The core inception of NUMA partitioned based designs evolved in SQL Server 2000 and more so in SQL Server 2005. As the SMP, single node machines, advanced beyond 8 CPUs the scalability issues were uncovered and design changes made to address the issues. To combat the scalability NUMA partitioning was a standardized choice. During SQL Server 2000 and 2005 development 8 CPUs per NUMA node was a high-end system. Hardware advancements have 18 cores in a single NUMA node today and expose SMP like scalability issues within a single NUMA node.
Even today, Soft NUMA can be used to divide a physical node into multiple logical nodes presenting a different layout to the entire SQL Server and adjusting the partitioning to optimize scalability and performance. Microsoft recommends use of Soft NUMA on the newer, large CPU NUMA system deployments to increase performance.
During startup, SQL Server 2016 interrogates the hardware layout and automatically configures Soft NUMA on systems reporting > 8 CPUs per NUMA node. The partitioning triggers various adjustments throughout the database engine improving scalability and performance. The Automatic Soft NUMA logic considers logical CPU ratios, total CPU counts and other factors, attempting to create soft, logical nodes containing 8 or fewer CPUs each.
- SQL Error log: Automatic soft-NUMA was enabled because SQL Server has detected hardware NUMA nodes with greater than 8 logical processors.
- DMV: The softnuma_configuration_desc column in sys.dm_os_sys_info can have one of the three values: OFF / ON / MANUAL
Your mileage may vary but, here is a testing results from the SQL Server 2016 test harness: "With HT aware auto soft-NUMA, we get up-to 30% gain in query performance when DOP is set to the number of physical cores on a socket (12 in this case) using Automatic Soft NUMA."
The automatic, soft NUMA behavior is Hyperthread (HT/logical processor) aware. When determining the optimal node layout the logical CPU information is queried and used to prevent groupings of logical only and physical only nodes which could lead to performance variations across the nodes.
Furthermore, many of the background processes are created within each node. The partitioning and creation of additional nodes scales background processing. For example, each node contains a worker to listen for network activity and performs encryption activities. The additional nodes created with a soft NUMA configuration increases the number of listeners, scaling and network and encryption capabilities.
'It Just Runs Faster' - Apply SQL Server 2016 and SQL Server internally leverages SOFT NUMA partitioning to achieve double digit performance gains.

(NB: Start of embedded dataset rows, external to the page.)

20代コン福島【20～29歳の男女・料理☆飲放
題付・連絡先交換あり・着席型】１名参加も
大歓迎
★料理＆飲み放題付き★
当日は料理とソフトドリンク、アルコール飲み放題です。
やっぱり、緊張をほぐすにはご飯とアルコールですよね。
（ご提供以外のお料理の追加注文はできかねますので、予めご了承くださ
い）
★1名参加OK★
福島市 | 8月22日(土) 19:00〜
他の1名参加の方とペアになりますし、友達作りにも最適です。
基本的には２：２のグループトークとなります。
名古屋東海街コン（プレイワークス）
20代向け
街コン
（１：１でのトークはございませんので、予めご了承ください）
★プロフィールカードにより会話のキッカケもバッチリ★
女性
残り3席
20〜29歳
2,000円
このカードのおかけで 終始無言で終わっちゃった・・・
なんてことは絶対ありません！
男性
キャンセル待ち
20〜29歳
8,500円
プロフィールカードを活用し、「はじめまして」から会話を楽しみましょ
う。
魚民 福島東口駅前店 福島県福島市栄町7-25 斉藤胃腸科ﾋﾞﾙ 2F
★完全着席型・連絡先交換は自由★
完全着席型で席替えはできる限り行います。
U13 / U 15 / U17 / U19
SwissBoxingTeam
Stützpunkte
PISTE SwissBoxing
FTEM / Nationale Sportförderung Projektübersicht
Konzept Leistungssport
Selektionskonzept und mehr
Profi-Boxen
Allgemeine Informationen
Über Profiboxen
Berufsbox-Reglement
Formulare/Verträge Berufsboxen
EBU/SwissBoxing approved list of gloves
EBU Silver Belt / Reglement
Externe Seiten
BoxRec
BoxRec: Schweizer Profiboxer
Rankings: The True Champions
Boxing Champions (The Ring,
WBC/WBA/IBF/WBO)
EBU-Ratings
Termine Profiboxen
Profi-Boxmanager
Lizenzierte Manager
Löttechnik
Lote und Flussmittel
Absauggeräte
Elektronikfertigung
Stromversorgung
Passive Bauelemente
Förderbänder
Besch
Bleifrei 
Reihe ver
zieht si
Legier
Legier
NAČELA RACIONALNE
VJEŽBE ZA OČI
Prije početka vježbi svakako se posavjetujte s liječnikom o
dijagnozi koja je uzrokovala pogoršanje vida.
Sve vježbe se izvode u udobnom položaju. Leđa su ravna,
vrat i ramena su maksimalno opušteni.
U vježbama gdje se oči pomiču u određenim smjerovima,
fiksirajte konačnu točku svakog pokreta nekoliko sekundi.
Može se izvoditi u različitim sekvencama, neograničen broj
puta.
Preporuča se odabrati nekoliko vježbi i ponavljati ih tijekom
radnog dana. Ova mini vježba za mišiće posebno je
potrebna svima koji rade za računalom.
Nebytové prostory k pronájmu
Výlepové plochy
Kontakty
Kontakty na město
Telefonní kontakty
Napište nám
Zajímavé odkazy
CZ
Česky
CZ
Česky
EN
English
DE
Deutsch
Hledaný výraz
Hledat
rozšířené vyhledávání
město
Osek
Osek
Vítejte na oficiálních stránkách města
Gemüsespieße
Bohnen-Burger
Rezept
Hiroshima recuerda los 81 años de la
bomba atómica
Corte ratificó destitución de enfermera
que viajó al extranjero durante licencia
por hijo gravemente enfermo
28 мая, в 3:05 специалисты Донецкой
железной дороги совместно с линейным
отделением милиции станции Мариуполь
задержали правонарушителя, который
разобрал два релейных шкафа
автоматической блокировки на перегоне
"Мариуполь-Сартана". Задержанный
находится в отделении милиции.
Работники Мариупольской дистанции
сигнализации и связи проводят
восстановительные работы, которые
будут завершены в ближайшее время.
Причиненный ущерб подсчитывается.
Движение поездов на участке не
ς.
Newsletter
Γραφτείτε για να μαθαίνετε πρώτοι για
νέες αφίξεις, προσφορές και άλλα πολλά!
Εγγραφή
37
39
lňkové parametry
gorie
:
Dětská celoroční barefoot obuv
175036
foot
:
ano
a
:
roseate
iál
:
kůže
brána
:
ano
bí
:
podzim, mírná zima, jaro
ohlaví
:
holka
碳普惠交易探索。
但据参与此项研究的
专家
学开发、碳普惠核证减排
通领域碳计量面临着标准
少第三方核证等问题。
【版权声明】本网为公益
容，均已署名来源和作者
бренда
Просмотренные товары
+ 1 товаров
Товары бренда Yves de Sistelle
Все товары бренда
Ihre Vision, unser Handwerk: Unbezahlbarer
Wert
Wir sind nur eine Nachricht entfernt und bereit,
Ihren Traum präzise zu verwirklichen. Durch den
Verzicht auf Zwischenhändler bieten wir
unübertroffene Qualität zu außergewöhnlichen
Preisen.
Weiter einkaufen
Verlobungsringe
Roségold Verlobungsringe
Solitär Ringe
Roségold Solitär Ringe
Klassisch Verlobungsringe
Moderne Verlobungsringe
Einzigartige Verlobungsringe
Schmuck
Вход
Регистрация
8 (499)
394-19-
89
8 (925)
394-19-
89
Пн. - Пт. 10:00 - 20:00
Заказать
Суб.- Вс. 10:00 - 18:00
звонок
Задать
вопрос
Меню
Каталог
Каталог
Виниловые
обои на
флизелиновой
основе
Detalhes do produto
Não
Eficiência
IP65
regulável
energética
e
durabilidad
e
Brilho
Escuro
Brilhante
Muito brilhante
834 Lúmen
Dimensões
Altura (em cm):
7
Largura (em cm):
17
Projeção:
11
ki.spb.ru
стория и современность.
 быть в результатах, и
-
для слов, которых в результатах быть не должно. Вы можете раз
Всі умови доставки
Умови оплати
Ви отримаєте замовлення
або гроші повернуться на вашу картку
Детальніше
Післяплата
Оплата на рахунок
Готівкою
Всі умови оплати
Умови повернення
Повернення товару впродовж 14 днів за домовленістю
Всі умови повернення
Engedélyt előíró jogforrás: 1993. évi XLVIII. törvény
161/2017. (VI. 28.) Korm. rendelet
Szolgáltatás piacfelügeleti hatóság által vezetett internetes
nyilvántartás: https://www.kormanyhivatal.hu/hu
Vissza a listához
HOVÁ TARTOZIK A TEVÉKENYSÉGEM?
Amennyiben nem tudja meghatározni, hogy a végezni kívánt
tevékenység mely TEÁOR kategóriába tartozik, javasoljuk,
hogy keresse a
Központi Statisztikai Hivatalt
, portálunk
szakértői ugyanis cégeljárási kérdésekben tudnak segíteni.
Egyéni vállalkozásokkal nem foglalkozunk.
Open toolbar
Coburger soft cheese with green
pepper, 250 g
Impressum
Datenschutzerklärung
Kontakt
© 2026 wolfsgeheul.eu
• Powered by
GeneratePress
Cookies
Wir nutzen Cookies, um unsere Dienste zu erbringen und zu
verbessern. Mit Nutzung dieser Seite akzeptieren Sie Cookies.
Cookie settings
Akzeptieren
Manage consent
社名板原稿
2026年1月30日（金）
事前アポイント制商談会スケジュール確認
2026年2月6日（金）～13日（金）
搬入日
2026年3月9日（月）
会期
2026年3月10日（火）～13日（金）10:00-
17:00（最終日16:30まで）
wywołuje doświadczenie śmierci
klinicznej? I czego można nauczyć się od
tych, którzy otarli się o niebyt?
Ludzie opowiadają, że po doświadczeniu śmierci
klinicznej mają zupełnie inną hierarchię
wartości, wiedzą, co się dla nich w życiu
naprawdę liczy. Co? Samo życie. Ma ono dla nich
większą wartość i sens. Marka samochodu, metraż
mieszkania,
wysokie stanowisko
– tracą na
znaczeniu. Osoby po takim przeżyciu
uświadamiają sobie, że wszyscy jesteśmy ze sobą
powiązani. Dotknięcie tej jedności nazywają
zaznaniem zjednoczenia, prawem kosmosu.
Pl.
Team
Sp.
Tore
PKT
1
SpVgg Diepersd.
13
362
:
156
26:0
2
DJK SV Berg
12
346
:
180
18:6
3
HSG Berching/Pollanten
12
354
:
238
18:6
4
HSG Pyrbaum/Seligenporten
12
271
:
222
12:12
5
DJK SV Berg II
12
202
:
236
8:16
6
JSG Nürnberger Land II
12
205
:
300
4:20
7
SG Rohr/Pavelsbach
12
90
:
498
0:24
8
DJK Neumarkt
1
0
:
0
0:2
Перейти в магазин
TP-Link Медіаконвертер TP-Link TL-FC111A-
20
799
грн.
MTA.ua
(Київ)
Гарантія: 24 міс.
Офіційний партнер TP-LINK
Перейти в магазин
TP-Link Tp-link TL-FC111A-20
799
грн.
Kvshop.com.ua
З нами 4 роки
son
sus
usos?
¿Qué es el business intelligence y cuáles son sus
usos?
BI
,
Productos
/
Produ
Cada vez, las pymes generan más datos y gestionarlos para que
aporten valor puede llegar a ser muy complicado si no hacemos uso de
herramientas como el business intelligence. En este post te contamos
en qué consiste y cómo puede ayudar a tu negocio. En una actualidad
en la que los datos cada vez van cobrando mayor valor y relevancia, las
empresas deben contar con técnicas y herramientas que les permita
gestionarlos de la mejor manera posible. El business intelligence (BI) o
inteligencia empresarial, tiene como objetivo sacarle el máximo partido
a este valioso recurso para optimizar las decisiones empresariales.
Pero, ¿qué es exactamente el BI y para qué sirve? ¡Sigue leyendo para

Nitin Verma - Principal SQL Server Developer
Bob Dorr - Principal SQL Server Escalation Engineer
Comments
- Anonymous
June 17, 2016
The comment has been removed- Anonymous
June 21, 2016
It can help but I don't think you will see as much of a gain in SQL 2012. Other work done on CMemThread (reference -T8048) and such activities combine to make SQL 16 faster.
- Anonymous
- Anonymous
June 20, 2016
The current Intel Xeon E5-2600 v4 and E5-4600 v4 families have up to 22 physical cores per processor. The current Intel Xeon E7-8800 v4 family has up to 24 physical cores per processor. - Anonymous
August 13, 2016
Optimized utilization of CPU cores in enhancing substantial performance without investing a penny extra Hardware in SQL 2016 !!!! - Anonymous
October 30, 2017
The comment has been removed - Anonymous
February 13, 2019
Thanks Bob. I hoping you can clarify for me what your settings actually were in your test case: "With HT aware auto soft-NUMA, we get up-to 30% gain in query performance when DOP is set to the number of physical cores on a socket (12 in this case) using Automatic Soft NUMA."Does this mean that you had MAXDOP set to 12 (which you were able to do thanks to the auto soft-NUMA)? I have a SQL Server 2017 server with 10 cores, and soft-NUMA is enabled at start up. So is the recommendation to go ahead and set MAXDOP to 10, instead of the previously recommended 8 in KB2806535?